Под конец ужина он предложил ей сигарету и, когда она отказалась, сказал:
– Уверенности не было, курите вы или нет, или просто не принимаете сигарет от незнакомых мужчин.
– А вы
– Я отвечаю на ваши вопросы.
– Да, только… – Она уже успела узнать, что он был журналистом, заодно и фотокорреспондентом, очевидно, приданным какой-то части американской армии, что вырос в Нью-Йорке, был женат и развелся (об этом он ей еще в поезде сообщил), что родители его тоже были в разводе. – Вы ничего мне не рассказываете.
– А что бы вам хотелось узнать?
Однако тогда она ничего не могла сообразить. Или, скорее, занимало то, что ей было любопытно, но о чем, похоже, не полагалось спрашивать человека едва знакомого. Она почувствовала, что начинает заливаться краской, и пожала плечами.
Когда подошел официант принять заказ на кофе, Джек заказал себе большую чашку и горячего молока, а ей предложил к кофе ликер.
– Теперь, – заговорил он, когда официант пришел и ушел, оставив из одних, – мне нужно спросить вас кое о чем. Ваш муж в плену?
– С чего вы решили?
– Не знаю. Просто ощущение. Вы совсем не говорите о нем. Это необычно. Всякий раз, говоря о своей семье, вы его не упоминаете.
– Это потому, что я не знаю, что сказать.
Последовало короткое молчание, потом он как бы походя произнес:
– Полагаю, могли бы сказать то, что есть.
И она рассказала ему. Начиная с Дюнкерка и того, как его оставили во Франции, про все их надежды, что он попал в плен, про то, что два года от него не было ни слова и надежды угасали, она стала думать, что он, должно быть, погиб, и тогда объявился француз с известиями – и все возликовали. А теперь уже прошло еще два года – ни словечка, никакого признака.
– Он никогда не видел своей дочери, – сказала она. – Не подверни он тогда колено, прыгая в окоп от немецкого грузовика, он бы ее увидел. Вот я и не знаю – ничего. Кажется, я вроде бы успела привыкнуть к этому.
Она подняла взгляд и опять встретила то же молчаливое, выразительное внимание. Он не сказал ничего.

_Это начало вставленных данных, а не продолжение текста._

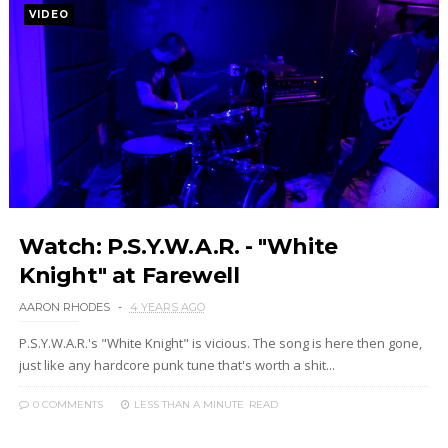
VIDEO
Watch: P.S.Y.W.A.R. - "White
Knight" at Farewell
AARON RHODES
4 YEARS AGO
P.S.Y.W.A.R.'s "White Knight" is vicious. The song is here then gone,
just like any hardcore punk tune that's worth a shit...
0 COMMENTS
LESS THAN A MINUTE
READ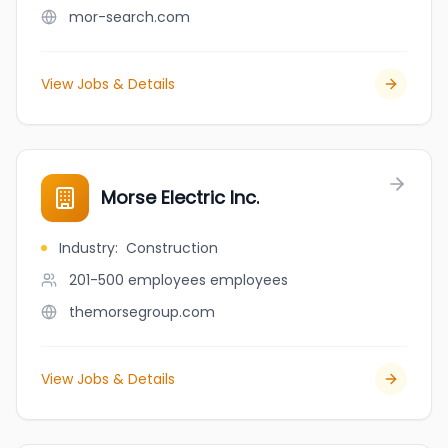
mor-search.com
View Jobs & Details
Morse Electric Inc.
Industry
:
Construction
201-500 employees
employees
themorsegroup.com
View Jobs & Details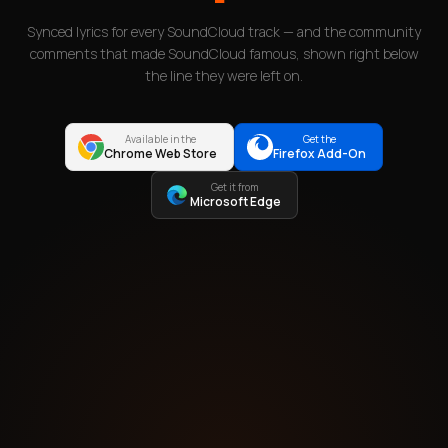
Synced lyrics for every SoundCloud track — and the community
comments that made SoundCloud famous, shown right below
the line they were left on.
Available in the
Get the
Chrome Web Store
Firefox Add-On
Get it from
Microsoft Edge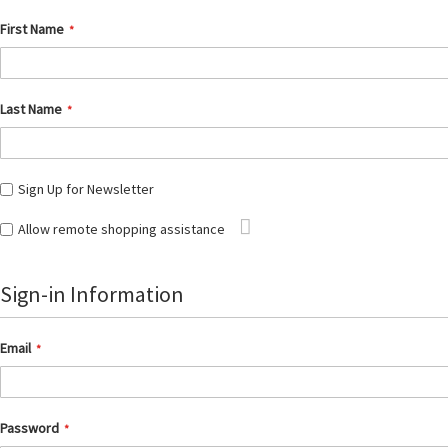
First Name
Last Name
Sign Up for Newsletter
Tooltip
Allow remote shopping assistance
Sign-in Information
Email
Password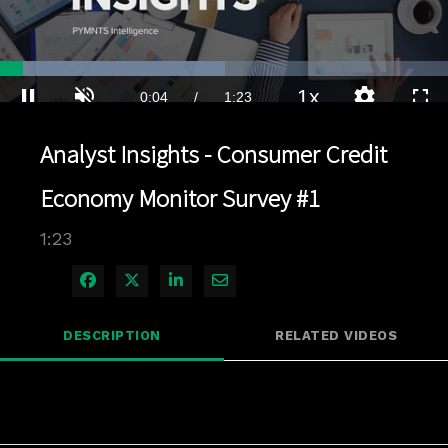
Loaded
:
50.31%
1x
Current
0:04
/
Duration
1:23
Pause
Unmute
Playback
Quality
Full
Rate
Levels
Analyst Insights - Consumer Credit
Time
Economy Monitor Survey #1
1:23
Share on Facebook
Share on X
Share on LinkedIn
Share via Email
DESCRIPTION
RELATED VIDEOS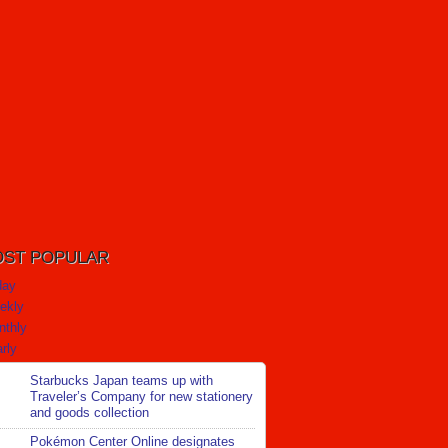
ST POPULAR
day
ekly
nthly
rly
Starbucks Japan teams up with
Traveler’s Company for new stationery
and goods collection
Pokémon Center Online designates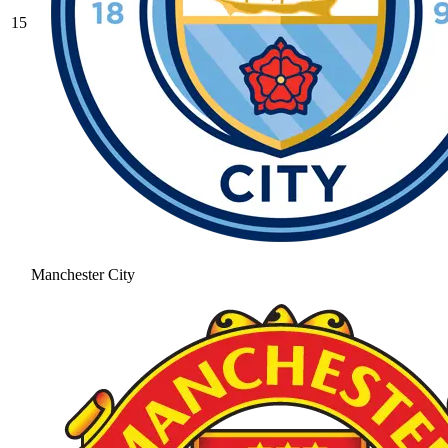
15
Manchester City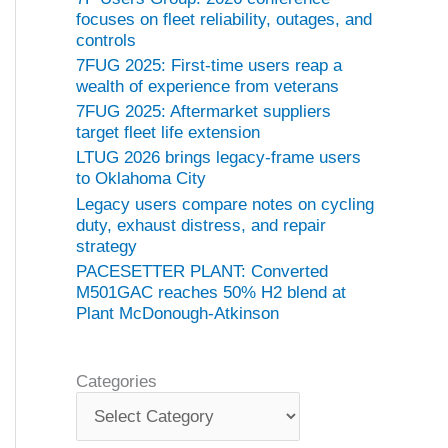
focuses on fleet reliability, outages, and
controls
7FUG 2025: First-time users reap a
wealth of experience from veterans
7FUG 2025: Aftermarket suppliers
target fleet life extension
LTUG 2026 brings legacy-frame users
to Oklahoma City
Legacy users compare notes on cycling
duty, exhaust distress, and repair
strategy
PACESETTER PLANT: Converted
M501GAC reaches 50% H2 blend at
Plant McDonough-Atkinson
Categories
C
a
t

– Только, если честно, кажется, я привыкла с мысли, что он погиб.
Секунду-другую он хранил молчание, потом сказал:
– Теперь я понимаю сказанное вами о том, что можно к чему-то привыкнуть и все же не замечать этого.
– Я так сказала?
– В поезде, нынче утром. Это нечто незавершенное, верно? Нельзя горевать и, полагаю, нельзя чувствовать себя свободной… какая-то дьявольская неопределенность.
Да, кивнула она тогда. И подумала, как странно, что он употребил то же слово, что и Арчи, когда все эти годы никто не произносил его: создавшееся положение как-то никогда не обсуждалось, не говоря уж о том, чтобы оцениваться.